## DIRECTIVE 1
Name every Laco watch model mentioned in the forum thread about a first Laco watch.

## DOCUMENT EXTRACT
# My first Laco...



## cmoy (Mar 7, 2006)

OMG! I'm in love!  This watch is AWESOME! |> |>

Laco Type B Aachen


----------



## Uwe W. (Jan 7, 2009)

Looking good! :-!


----------



## lvt (Sep 15, 2009)

Nice watch, and the Miyota looks great, what is the accuracy ?


----------



## oachris (Oct 17, 2006)

watch looks great!!!ordered the same model on thursday from milwatch and cant wait for its arrival.


----------



## oachris (Oct 17, 2006)

watch looks great!!!ordered the same model on thursday from milwatch and cant wait for its arrival.


----------



## LH2 (Oct 25, 2009)

Very nice photos! Love my Laco watches.


----------



## StufflerMike (Mar 23, 2010)

Hi Chris,

Enjoy your Laco and thanks for the pics.


----------



## cmoy (Mar 7, 2006)

Thanks Uwe W!



Uwe W. said:


> Looking good! :-!


----------



## cmoy (Mar 7, 2006)

Thanks Ivt! Just got the watch yesterday. Will report back on it's accuracy after a few days of wearing.



lvt said:


> Nice watch, and the Miyota looks great, what is the accuracy ?


----------



## cmoy (Mar 7, 2006)

Thanks oachris! You'll love it! Fit and finish is GREAT!



oachris said:


> watch looks great!!!ordered the same model on thursday from milwatch and cant wait for its arrival.


----------



## cmoy (Mar 7, 2006)

Thanks Mike! The Memmingen is next on my list 



stuffler said:


> Hi Chris,
> 
> Enjoy your Laco and thanks for the pics.


----------



## nothenorm (Nov 17, 2008)

Nice!

I believe there is slight difference with the old Miyota movement Lacos..... as I remembered my friend's Laco do not have the slightest decoration on the plate and it has a full half-rotor.

Please correct me if I am wrong. : )


----------



## Alyazirat (Oct 31, 2011)

Congratulations!!!
I´m waiting for a Bremen ....tomorrow!!!!!!!! :-d. So, I´ll show you when it arrives


----------



## cmoy (Mar 7, 2006)

Thanks nothenorm! I have no clue what the old Miyota movements look like.



nothenorm said:


> Nice!
> 
> I believe there is slight difference with the old Miyota movement Lacos..... as I remembered my friend's Laco do not have the slightest decoration on the plate and it has a full half-rotor.
> 
> Please correct me if I am wrong. : )


----------



## cmoy (Mar 7, 2006)

Thanks Alyazirat! 



Alyazirat said:


> Congratulations!!!
> I´m waiting for a Bremen ....tomorrow!!!!!!!! :-d. So, I´ll show you when it arrives


----------



## Pengvim (Mar 26, 2009)

cmoy said:


> Thanks Ivt! Just got the watch yesterday. Will report back on it's accuracy after a few days of wearing.


Do you have any impressions on the accuracy? I'm pretty eager to pull the trigger on this one, but I'd like to know about the accuracy first. ;-)

Edit: 
I didn't find the lug width on Laco's pages. How wide straps fit on this piece?


----------



## desmo16 (Jul 23, 2010)

Amazing photos cmoy, they got me stuck on this one for sure...!!!
I am considering buying it in the near future, how does it wear on the wrist...?



Pengvim said:


> Do you have any impressions on the accuracy? I'm pretty eager to pull the trigger on this one, but I'd like to know about the accuracy first. ;-)

## DATA SHOWN
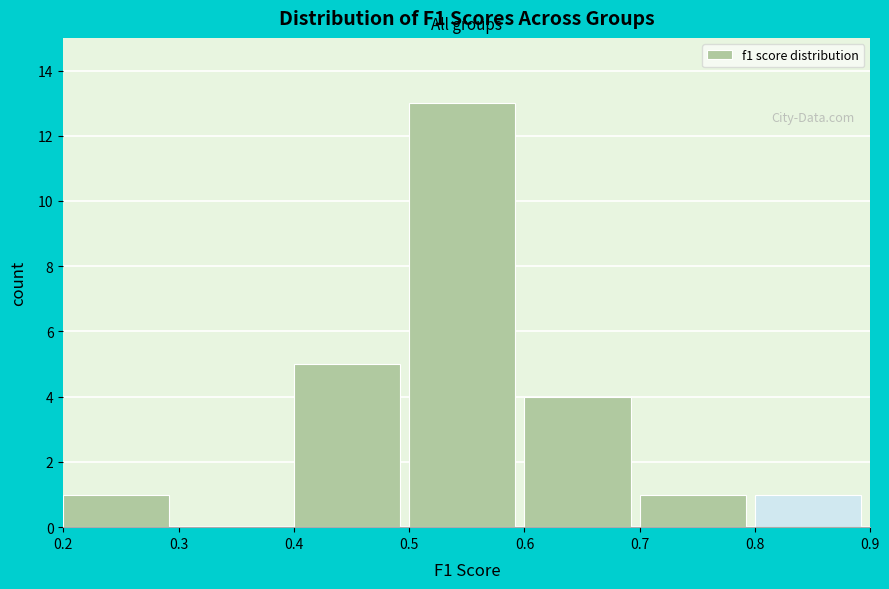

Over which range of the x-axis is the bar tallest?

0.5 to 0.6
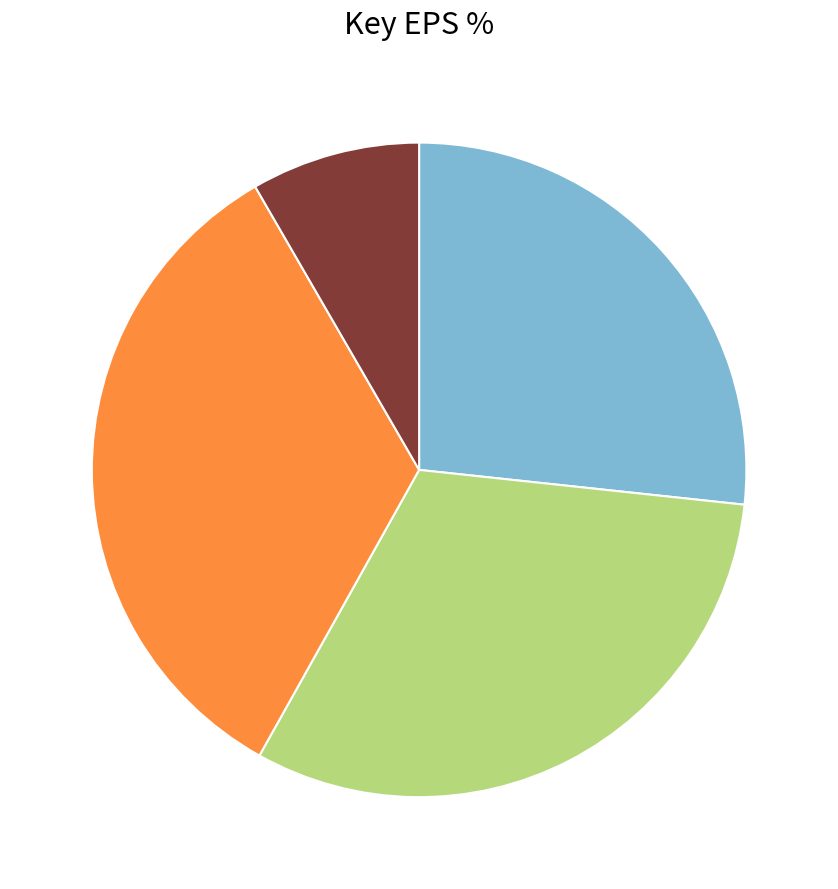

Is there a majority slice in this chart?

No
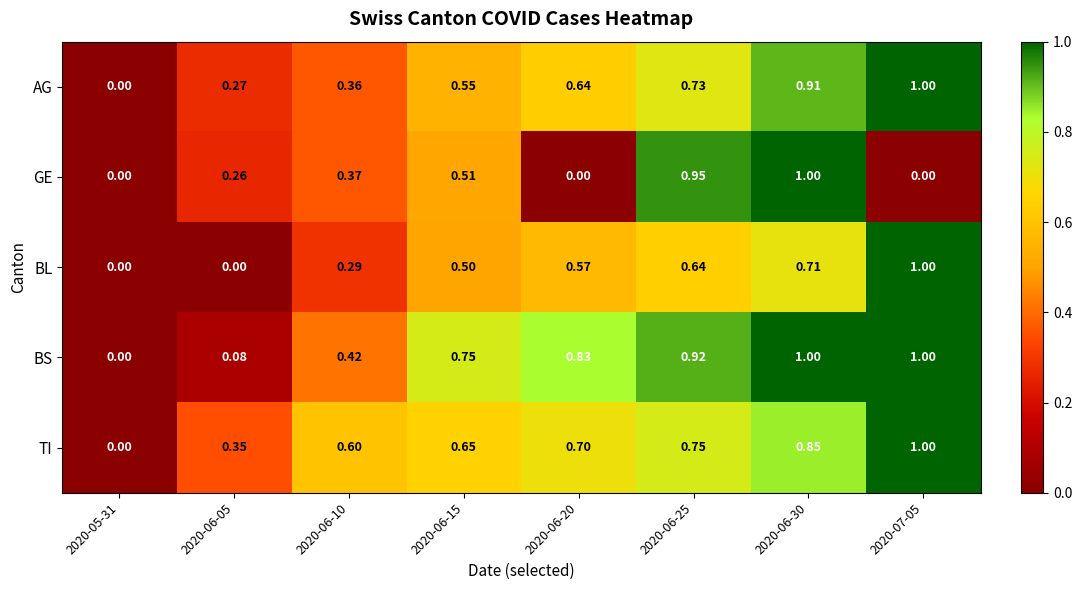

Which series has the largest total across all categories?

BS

---

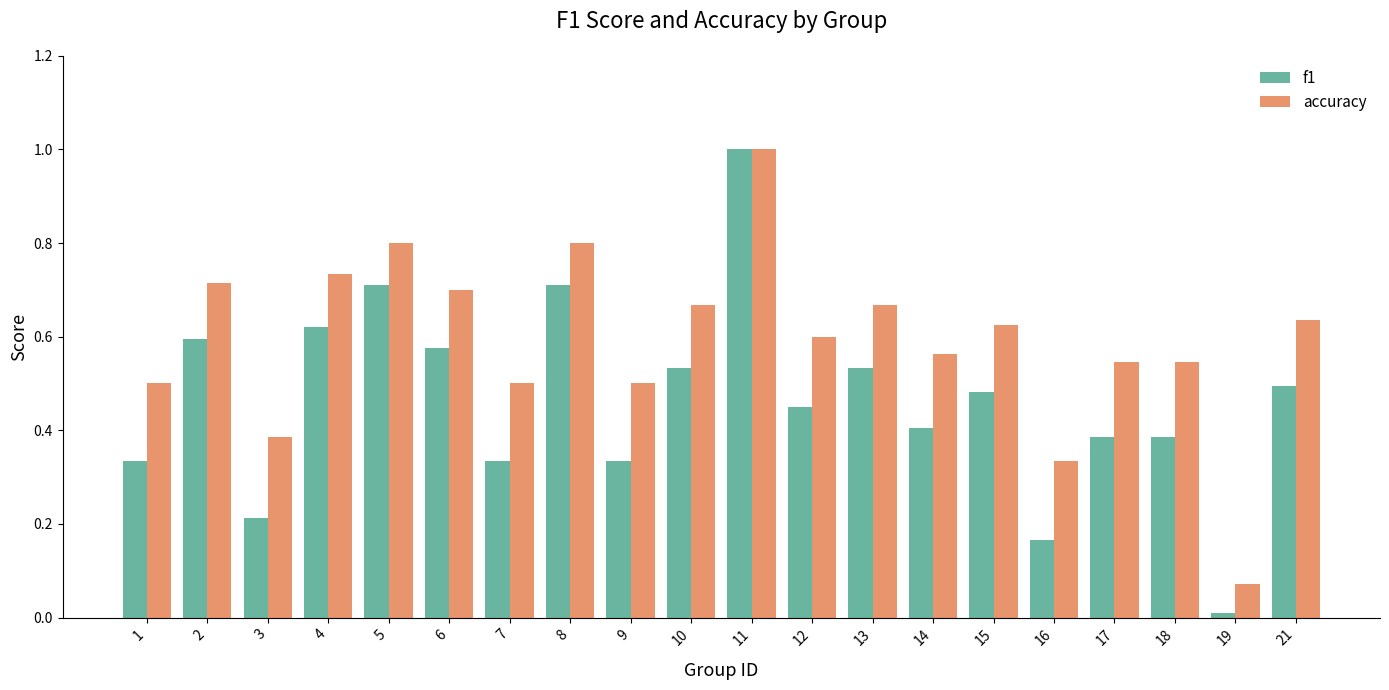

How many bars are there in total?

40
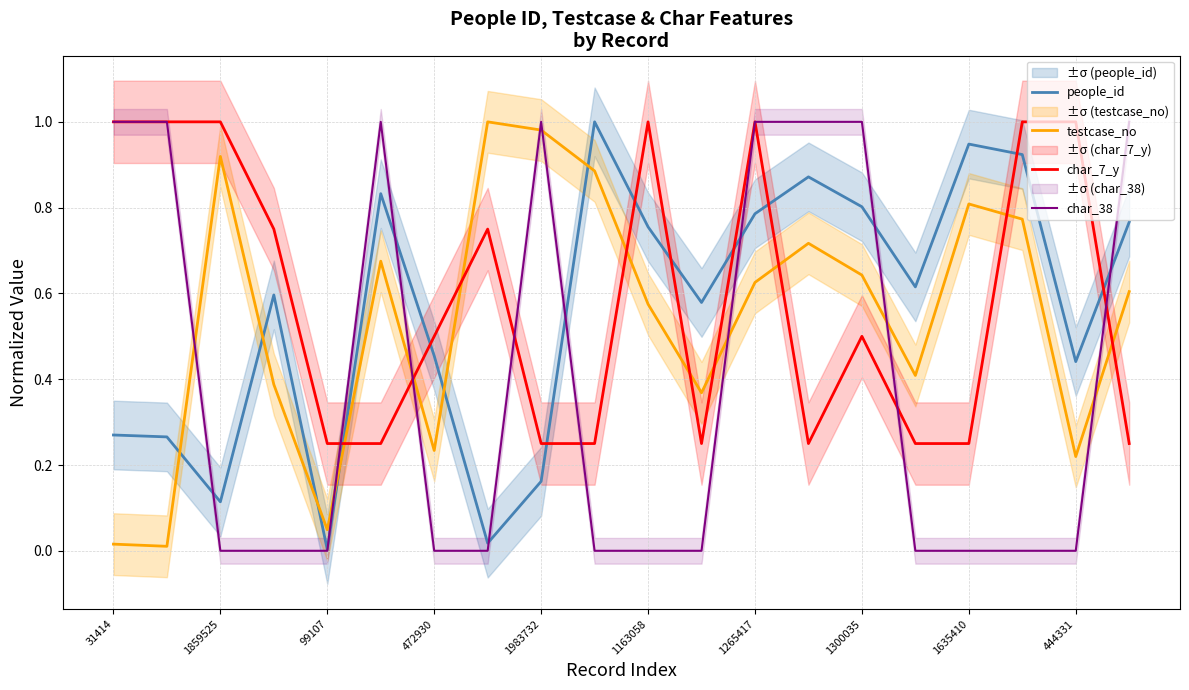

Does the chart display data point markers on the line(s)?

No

## DIRECTIVE 2
In the listing, copy word for word everything from the line with "Over which range" up to and including the line with "Which series has", and leave the pictures out of your answer.

## TASK RESPONSE 1
Type B Aachen, Memmingen, Bremen

## TASK RESPONSE 2
Over which range of the x-axis is the bar tallest?

0.5 to 0.6

Is there a majority slice in this chart?

No

Which series has the largest total across all categories?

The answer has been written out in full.